= Kurt Hellmann =

Kurt Hellmann (12 May 1922 – 2 April 2013) was a Bavarian clinical pharmacologist best known for his discovery of the biologic activity of two important drugs: Razoxane and Dexrazoxane.

== Career ==
From 1962 until 1987, Hellmann served the Imperial Cancer Research Fund London as founding director of its Department of Cancer Chemotherapy. In 1972, Hellmann published the results of his breakthrough work with DL-razoxane (ICRF-159), the first fully antimetastatic compound discovered for the treatment of cancer. He was the co-founder and long-term editor (1974-1991) of the journal Cancer Treatment Reviews. In 1974, he co-created with Silvio Garattini, the Director of the Mario Negri Institute for Pharmacological Research, Milan, an international body of medical experts called the E.O.R.T.C. Metastasis Club, which evolved in the 1980s into the Metastasis Research Society. He co-edited the organization's official journal, Clinical &Experimental Metastasis from 1984 to 1998. In 1977, he released with co-authors Stephen Carter and Marie Bakowski the oncology standard reference Chemotherapy of Cancer. In 1996, he predicted the importance of preventing pharmacological anthracycline cardiotoxicity in quality of life of cancer survivors.

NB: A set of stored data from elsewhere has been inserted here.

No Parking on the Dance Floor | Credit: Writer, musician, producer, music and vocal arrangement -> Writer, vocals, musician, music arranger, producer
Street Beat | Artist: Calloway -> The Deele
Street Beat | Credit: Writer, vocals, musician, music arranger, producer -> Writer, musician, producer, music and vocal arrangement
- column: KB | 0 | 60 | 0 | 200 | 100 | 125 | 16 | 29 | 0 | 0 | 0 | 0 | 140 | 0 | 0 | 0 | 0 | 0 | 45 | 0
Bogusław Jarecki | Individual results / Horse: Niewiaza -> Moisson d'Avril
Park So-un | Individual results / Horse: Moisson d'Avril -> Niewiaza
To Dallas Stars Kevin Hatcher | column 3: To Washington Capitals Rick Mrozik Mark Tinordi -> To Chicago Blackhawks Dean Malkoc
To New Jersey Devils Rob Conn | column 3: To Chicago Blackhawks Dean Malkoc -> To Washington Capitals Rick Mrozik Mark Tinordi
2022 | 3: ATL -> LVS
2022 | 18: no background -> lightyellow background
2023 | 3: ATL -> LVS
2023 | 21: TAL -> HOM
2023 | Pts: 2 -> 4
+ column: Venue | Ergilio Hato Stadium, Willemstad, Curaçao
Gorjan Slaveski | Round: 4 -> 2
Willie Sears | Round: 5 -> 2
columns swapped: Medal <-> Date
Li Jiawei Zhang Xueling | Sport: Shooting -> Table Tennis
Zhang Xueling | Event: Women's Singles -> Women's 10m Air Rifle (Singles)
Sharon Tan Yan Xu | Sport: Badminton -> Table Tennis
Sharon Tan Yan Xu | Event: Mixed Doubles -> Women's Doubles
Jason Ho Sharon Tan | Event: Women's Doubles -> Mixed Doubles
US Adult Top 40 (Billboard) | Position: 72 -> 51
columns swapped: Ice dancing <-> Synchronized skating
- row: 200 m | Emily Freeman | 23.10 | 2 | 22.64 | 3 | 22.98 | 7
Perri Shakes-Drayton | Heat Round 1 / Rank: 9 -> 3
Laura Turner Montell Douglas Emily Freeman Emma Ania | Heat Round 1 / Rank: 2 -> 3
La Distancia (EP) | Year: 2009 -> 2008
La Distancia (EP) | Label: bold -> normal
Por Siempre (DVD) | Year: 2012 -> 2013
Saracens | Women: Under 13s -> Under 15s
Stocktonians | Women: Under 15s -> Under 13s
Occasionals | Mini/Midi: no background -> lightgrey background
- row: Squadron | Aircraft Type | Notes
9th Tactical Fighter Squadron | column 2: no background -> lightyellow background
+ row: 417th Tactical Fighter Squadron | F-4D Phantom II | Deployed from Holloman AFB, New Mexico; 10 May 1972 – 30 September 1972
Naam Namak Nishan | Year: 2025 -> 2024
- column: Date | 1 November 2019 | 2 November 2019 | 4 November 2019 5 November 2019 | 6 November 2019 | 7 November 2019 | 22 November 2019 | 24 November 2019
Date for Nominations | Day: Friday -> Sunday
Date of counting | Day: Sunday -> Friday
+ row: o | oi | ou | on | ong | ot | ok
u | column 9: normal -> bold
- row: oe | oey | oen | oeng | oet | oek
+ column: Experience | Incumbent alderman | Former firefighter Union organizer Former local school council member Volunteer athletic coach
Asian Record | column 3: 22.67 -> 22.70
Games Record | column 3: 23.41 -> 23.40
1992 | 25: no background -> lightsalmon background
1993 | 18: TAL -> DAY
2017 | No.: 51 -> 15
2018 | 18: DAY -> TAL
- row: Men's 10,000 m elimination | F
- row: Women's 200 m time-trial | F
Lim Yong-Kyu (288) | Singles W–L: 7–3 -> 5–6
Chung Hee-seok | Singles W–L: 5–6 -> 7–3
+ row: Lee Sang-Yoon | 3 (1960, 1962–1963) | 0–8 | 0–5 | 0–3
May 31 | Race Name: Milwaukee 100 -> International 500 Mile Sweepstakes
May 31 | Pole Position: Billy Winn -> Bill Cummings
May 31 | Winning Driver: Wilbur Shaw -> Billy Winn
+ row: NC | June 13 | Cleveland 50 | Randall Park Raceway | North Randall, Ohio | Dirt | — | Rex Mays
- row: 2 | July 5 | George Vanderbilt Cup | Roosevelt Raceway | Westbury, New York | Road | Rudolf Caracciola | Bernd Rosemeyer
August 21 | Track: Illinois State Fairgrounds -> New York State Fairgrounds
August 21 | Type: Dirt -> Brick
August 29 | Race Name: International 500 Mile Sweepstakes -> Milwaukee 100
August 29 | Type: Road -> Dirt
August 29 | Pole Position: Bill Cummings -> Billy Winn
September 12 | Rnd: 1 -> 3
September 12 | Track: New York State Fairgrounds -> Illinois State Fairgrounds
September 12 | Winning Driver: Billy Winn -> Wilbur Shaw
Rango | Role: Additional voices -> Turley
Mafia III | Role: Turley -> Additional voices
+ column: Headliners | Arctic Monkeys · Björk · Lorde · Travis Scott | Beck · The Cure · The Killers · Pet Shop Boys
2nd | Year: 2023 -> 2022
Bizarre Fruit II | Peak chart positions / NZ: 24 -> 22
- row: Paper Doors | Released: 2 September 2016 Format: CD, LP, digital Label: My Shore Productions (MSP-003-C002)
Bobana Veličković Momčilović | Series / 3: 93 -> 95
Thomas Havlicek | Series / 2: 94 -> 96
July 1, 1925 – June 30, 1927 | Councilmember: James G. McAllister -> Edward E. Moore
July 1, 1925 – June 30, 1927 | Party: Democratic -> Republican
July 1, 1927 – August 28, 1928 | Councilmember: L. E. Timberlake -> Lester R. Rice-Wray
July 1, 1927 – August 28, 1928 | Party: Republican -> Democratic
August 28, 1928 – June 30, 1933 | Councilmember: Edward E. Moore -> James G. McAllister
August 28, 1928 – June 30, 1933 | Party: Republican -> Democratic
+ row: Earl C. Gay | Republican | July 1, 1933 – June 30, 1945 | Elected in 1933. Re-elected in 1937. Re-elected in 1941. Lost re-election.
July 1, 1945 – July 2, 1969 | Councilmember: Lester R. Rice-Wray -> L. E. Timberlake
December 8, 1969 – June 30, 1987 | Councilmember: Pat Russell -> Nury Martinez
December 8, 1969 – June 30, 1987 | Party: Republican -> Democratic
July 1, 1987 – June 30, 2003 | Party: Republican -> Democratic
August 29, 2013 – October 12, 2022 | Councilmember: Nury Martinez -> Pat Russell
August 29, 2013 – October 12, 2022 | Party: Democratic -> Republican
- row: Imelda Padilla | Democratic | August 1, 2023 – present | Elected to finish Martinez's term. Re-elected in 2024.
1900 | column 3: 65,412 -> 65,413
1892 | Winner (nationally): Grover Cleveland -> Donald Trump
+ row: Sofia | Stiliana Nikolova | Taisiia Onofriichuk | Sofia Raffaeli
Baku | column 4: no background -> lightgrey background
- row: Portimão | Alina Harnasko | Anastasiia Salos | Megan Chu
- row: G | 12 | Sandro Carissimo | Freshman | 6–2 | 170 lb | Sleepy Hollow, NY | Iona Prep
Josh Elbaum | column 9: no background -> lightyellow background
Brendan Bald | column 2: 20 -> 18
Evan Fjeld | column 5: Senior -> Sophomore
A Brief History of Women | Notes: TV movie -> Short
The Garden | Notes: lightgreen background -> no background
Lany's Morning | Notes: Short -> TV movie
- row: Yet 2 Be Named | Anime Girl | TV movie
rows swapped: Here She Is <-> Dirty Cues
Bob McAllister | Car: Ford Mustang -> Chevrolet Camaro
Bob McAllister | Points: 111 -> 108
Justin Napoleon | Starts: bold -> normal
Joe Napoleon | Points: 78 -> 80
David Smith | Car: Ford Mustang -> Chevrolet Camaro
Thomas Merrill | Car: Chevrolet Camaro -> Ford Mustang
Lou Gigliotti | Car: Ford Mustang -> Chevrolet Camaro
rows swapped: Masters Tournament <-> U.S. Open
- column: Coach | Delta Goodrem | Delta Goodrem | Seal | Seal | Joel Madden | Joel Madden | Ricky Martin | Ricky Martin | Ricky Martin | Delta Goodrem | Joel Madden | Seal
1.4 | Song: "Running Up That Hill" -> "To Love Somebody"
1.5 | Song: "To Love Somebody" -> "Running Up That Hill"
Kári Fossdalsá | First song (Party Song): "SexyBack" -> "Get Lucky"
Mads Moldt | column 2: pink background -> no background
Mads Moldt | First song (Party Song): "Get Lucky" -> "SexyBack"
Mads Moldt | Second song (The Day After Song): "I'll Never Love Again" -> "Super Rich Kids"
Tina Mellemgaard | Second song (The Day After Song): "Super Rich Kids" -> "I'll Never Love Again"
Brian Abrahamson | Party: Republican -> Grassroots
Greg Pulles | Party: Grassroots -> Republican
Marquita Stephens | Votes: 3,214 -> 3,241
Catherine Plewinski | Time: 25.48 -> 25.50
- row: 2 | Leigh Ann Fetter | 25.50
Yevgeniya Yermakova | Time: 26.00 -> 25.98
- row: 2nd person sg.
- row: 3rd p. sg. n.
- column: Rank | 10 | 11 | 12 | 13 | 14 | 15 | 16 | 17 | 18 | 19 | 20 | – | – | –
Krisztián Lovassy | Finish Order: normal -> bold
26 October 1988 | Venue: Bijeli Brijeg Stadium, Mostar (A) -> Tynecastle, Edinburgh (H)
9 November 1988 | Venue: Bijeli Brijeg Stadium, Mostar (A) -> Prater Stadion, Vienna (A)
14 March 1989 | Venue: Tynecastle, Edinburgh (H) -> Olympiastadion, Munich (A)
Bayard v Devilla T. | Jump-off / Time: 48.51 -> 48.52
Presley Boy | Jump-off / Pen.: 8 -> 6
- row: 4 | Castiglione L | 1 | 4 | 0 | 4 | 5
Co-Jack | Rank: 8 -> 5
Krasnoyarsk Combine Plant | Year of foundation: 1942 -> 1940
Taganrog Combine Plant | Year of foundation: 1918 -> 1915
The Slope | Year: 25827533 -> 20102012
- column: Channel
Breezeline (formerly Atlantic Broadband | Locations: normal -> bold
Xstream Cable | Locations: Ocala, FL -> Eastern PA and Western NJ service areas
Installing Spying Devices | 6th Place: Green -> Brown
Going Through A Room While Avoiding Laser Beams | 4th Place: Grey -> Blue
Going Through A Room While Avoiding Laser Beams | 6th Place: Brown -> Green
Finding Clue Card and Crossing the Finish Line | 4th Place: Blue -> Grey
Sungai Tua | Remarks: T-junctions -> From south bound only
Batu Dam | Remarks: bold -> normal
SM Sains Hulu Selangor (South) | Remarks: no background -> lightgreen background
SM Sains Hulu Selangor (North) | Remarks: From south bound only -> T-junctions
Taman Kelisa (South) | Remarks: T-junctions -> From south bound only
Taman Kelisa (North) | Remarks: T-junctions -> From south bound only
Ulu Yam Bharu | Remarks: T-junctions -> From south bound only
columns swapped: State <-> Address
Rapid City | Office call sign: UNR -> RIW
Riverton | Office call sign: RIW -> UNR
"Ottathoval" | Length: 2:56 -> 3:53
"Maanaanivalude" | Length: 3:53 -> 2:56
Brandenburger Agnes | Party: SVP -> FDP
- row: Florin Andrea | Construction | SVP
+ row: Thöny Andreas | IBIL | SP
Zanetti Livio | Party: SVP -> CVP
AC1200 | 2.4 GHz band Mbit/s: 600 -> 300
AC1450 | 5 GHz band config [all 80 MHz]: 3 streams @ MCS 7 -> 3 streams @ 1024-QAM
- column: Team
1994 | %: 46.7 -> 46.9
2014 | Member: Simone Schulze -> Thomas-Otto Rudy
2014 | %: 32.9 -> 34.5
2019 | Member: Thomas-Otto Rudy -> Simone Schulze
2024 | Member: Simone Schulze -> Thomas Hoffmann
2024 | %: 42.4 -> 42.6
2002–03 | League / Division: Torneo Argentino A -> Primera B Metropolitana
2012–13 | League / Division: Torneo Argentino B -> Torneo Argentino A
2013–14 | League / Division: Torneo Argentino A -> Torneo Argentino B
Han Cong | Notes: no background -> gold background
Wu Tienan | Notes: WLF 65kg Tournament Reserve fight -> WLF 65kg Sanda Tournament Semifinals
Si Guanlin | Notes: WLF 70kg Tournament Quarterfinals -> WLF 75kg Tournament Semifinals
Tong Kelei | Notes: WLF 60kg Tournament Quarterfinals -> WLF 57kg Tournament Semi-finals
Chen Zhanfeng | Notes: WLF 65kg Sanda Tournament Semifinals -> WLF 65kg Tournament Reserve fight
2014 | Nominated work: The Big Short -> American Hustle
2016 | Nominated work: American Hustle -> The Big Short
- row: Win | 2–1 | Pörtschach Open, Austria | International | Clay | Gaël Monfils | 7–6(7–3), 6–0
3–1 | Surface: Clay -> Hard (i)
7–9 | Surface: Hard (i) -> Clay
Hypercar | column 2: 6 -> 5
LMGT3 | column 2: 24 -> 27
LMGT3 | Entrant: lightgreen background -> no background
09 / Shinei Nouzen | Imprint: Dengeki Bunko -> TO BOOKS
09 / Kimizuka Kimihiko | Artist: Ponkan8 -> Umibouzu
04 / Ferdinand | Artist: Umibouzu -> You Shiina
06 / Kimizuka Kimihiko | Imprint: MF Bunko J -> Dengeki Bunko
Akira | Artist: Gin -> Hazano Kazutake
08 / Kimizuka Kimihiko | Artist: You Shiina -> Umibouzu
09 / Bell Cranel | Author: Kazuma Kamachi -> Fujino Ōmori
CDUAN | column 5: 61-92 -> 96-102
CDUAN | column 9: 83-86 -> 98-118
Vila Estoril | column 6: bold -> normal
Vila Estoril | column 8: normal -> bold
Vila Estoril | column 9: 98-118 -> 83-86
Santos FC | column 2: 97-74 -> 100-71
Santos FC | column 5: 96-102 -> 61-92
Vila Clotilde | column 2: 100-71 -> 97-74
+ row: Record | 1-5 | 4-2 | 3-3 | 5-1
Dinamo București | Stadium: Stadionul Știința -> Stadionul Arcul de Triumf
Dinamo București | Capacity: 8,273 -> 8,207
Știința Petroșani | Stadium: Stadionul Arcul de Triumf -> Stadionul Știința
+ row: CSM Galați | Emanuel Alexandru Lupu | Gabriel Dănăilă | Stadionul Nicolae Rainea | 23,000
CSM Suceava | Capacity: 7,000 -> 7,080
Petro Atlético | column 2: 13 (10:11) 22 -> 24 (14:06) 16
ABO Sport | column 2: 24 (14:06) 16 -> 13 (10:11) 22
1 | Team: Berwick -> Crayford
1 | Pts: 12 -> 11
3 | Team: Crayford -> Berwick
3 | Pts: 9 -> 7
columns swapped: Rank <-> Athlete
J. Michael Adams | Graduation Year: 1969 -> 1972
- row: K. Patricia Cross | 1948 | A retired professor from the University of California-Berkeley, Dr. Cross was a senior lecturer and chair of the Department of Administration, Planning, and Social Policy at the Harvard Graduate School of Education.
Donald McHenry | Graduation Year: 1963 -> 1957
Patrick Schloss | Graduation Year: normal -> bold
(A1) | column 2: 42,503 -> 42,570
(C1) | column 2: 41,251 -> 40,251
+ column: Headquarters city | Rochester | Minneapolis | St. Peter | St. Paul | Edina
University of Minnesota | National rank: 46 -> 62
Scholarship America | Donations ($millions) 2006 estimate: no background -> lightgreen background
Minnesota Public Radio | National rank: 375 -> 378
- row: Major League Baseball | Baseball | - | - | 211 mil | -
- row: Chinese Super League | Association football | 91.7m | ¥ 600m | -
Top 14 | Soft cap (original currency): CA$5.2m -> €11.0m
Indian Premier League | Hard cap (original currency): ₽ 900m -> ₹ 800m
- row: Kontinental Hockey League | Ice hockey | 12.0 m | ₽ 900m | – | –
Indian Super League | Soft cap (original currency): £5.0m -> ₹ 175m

== Personal life and education ==
A native of Nürnberg, Bavaria, Hellmann emigrated to England as a child in 1933. After World War II service as an engineer, he turned his studies to chemistry at Oxford, receiving a Pharmacology Doctor of Philosophy degree in 1953, a Bachelor of Medicine, Bachelor of Surgery in 1958, and a Doctor of Medicine degree in 1964. During his studies, in 1959, he met his future wife, Jane, wedding her in 1961. He had been a resident of East Sussex, UK, for over 30 years at the time of his death at the age of 90 in 2013. His wife survived him.